Multiples Bruddeln und Symbadisieren
»Badischer Bahnhof« mit drei speziellen Fahrgästen
Gengenbach. »Badischer Bahnhof«: So hieß der siebte Akt im diesjährigen »Kultursommer«, der verflixt begann. Die miese Wetterprognose wog schwerer als badischer Optimismus, weshalb die Organisatoren sicherheitshalber vom Rathaus-Innenhof in den benachbarten Klosterkeller umzogen.
Dort warten, warten, warten und warten Helmut »de Hämme« Dold aus Kuhbach, Carsten Dittrich aus Oberkirch und Otmar »Bruddler« Schnurr auf ihren Zug nach Freiburg, der dann irgendwann einfährt – allerdings umso schneller und nicht planmäßig an Gleis 8, sondern an Gleis 3. Dittrich reagiert panisch, hat zudem das meiste Gepäck zu tragen, da er ohne seine Puppen aus dem Oberkircher Theater »Fiesemadände« nicht verreist.

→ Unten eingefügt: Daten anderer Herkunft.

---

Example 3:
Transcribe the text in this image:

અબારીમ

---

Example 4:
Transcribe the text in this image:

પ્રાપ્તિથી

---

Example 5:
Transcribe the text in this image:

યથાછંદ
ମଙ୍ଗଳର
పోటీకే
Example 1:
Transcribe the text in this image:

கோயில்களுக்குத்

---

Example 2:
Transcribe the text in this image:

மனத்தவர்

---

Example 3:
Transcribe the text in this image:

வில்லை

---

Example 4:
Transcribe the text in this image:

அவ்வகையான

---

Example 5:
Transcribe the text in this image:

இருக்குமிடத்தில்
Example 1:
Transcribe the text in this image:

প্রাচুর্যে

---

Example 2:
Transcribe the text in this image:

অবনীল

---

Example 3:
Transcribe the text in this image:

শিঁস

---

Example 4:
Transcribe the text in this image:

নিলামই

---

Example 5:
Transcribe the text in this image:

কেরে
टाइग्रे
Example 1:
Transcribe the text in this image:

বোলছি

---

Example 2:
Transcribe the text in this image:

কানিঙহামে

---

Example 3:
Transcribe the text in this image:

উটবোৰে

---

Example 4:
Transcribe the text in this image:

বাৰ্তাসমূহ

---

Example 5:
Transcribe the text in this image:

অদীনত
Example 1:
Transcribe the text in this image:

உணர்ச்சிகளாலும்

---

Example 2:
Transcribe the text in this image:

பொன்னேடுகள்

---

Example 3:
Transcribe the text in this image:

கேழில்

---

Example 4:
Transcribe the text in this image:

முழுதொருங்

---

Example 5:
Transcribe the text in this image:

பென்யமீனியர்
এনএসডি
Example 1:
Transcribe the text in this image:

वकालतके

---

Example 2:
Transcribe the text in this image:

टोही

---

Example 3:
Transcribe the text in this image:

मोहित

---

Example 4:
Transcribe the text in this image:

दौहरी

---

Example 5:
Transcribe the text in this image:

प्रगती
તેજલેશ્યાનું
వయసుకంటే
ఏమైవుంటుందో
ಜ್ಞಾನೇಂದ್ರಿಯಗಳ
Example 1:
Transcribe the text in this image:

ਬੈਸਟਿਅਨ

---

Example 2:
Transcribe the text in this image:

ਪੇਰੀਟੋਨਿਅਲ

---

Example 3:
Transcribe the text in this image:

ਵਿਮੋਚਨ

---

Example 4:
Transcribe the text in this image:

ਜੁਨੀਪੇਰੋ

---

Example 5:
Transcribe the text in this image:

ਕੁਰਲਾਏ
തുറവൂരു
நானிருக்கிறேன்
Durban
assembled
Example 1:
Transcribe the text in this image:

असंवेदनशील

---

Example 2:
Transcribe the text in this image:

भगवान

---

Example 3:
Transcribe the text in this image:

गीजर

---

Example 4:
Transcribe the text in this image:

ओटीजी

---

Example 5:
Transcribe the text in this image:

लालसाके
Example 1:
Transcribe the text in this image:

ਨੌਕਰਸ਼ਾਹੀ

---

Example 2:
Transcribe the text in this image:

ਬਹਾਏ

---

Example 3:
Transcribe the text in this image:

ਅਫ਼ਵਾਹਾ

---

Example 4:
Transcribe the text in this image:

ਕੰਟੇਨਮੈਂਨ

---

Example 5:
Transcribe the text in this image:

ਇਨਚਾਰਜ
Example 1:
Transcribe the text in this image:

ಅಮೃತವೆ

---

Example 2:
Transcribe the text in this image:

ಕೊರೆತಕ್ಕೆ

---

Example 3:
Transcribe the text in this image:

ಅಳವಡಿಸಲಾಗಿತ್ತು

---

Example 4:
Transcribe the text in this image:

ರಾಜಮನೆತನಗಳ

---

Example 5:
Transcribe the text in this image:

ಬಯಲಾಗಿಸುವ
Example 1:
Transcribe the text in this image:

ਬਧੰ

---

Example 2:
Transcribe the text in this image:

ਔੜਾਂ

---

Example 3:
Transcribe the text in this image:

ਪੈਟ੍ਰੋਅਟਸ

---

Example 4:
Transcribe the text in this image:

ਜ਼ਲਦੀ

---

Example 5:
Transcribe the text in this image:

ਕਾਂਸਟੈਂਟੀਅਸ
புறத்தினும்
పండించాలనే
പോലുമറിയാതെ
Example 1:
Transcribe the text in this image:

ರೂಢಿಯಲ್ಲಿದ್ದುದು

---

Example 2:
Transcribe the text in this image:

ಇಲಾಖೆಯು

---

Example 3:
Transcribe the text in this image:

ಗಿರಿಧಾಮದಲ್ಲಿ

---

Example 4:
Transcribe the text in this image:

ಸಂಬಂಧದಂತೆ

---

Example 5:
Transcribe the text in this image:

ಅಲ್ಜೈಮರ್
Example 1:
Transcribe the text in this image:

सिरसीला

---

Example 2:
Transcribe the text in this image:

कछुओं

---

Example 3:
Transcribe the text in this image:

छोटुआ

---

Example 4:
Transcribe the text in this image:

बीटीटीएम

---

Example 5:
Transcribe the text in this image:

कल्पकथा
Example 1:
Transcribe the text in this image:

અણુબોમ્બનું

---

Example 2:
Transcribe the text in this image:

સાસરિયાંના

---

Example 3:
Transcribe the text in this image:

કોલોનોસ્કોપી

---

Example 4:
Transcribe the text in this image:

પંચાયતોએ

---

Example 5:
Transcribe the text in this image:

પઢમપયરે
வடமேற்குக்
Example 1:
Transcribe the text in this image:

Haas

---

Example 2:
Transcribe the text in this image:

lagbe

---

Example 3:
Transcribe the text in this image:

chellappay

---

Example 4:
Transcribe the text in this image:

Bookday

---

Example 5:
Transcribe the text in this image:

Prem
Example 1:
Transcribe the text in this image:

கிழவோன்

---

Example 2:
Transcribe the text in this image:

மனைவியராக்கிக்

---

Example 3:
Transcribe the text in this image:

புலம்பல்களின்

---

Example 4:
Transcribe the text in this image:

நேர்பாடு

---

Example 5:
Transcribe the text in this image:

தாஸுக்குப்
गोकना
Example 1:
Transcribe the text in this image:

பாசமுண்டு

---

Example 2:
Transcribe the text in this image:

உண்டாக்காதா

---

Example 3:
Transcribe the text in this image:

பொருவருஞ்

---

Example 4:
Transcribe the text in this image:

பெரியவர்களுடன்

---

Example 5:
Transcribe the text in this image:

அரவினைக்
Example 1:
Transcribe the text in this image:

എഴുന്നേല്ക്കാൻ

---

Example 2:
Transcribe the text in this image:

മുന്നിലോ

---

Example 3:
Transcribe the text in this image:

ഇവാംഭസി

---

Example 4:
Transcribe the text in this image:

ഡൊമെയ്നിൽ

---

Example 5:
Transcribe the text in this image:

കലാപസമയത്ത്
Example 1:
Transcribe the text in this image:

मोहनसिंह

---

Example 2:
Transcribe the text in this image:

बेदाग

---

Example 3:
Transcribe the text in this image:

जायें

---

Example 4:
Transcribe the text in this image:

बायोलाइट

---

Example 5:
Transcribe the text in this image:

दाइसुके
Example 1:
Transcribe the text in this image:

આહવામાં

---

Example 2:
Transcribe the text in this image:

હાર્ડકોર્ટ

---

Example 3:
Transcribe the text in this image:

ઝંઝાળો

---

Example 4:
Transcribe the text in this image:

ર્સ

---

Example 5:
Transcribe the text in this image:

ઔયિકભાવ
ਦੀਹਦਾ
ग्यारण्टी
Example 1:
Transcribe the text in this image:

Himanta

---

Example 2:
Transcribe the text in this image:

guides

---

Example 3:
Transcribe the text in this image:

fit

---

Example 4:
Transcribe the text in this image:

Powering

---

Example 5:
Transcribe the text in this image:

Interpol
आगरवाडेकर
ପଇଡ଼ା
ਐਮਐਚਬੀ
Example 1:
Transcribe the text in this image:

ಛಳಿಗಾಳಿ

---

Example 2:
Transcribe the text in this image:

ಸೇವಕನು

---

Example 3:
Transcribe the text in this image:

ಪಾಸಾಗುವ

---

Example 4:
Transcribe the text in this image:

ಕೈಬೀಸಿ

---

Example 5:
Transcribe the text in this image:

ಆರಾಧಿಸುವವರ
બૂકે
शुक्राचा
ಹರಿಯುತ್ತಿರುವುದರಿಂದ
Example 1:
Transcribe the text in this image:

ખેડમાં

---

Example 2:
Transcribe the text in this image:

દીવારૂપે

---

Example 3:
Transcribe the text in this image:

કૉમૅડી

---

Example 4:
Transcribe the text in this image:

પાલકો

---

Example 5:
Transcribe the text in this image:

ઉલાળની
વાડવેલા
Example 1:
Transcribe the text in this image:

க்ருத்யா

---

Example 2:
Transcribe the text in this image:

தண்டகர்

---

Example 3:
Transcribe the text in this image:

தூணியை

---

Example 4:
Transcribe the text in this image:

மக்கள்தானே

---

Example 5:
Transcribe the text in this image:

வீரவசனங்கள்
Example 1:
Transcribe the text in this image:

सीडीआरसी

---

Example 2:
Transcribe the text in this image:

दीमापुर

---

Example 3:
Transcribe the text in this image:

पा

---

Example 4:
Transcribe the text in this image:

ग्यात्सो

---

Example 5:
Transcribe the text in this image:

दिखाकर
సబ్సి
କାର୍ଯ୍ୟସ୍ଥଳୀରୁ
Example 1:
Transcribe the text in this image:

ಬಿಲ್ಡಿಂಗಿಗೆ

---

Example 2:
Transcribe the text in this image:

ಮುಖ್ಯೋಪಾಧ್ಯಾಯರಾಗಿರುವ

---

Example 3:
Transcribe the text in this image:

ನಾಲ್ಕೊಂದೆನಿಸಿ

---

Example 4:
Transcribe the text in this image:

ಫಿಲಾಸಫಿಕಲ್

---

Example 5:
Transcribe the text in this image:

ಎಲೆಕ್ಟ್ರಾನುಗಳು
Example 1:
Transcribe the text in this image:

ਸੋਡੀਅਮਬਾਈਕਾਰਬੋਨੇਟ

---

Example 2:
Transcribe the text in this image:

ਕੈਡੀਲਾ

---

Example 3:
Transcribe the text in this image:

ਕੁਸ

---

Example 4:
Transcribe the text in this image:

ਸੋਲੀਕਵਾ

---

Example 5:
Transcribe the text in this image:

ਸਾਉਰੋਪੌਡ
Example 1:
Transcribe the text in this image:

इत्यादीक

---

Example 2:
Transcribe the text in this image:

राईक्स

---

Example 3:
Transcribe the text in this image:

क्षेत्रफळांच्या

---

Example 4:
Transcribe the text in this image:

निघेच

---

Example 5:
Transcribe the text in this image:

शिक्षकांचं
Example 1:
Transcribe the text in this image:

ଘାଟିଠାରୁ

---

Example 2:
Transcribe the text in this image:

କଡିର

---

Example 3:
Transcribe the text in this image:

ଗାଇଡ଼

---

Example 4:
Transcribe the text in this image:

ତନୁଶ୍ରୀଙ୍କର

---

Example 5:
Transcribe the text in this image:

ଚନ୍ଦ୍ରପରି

Als er seine sieben oder acht Sachen in den Koffer gequetscht hat, sprintet er los, um eine Minute später keuchend wieder bei den beiden anderen Vollblutbadensern zu stehen. Gerade klingt der Hinweis des Offenburger Bahnhoflautsprechers aus, wonach der Zug auf Gleis 3 abgefahren sei, da fragt Schnurr kopfschüttelnd: »Und? Het’s no greicht?« Der »Bruddler« macht das, was er am besten kann: Bruddeln. Erst recht, als Dold – wie immer hippelig vor lauter Tatendrang, wenn er auf einer Bühne mit Witzfreiheit steht, und euphorisch, wie Badenser nun mal in allen Lebenslagen sind – eine spontane badische Show mit den anderen Wartenden als Publikum vorschlägt. »Und mit multiplen Premieren«, so Dittrich begeistert. »Multiple, was heißt das?«, fragt Schnurr genervt. »Ihr seid zwei Künstler und ich aus Ottenhöfen«, winkt er ab. Überhaupt: »Wenn einer in dem Alter noch mit Puppen spielt, muss in der Kindheit was schiefgelaufen sein«, ätzt der »Bruddler« mit Blick auf Dittrich, ohne zu bedenken: Der Oberkircher studierte an der Hochschule für Schauspielkunst »Ernst Busch« Berlin in der Abteilung »Puppenspielkunst« und meisterte sein Diplom als »Darsteller/Puppenspieler« spielend. Entsprechend unbeirrt und professionell lässt der 35-Jährige seine Puppen tanzen, vor allem den elsässischen »Hans im Schnokeloch«, dazu den revolutionären Hecker und ein tierisches Klappermaul aus Preußen: »Ick glob, ne Meise zu kriegen, wenn ick dran denke, dass es in diesem Baden eine Wurst mit U jibt: »Uffschnitt!«
Wurst mit U: Uffschnitt. Aufschneider sind die drei aber nicht, dafür umso besser drauf. »Unterm Tisch isch au dahoim«, sagt Dold, als er seine Hommage »Der Badische als solcher« zelebriert – mit jener Leidenschaft, mit der der exzellente Jazz-Musiker per Trompete der Bahn den Marsch bläst. Sogar der »Bruddler« muss schmunzeln, als Dold dem Denglischen auf gut Badisch die Stirn zeigt. Noch was zeigen die Badenser – nämlich »denen in Stuttgart, dass ein Bahnhof auch für Umme unterirdisch und schnell verlegt werden kann«, wie Gerd Birsner zu den Besuchern witzelte. Der Kultursommer-Programmchef sagte dies zur Begrüßung lächelnd und tröstend, da längst ein verblüffend schöner Sommerabend draußen vor der Tür stand.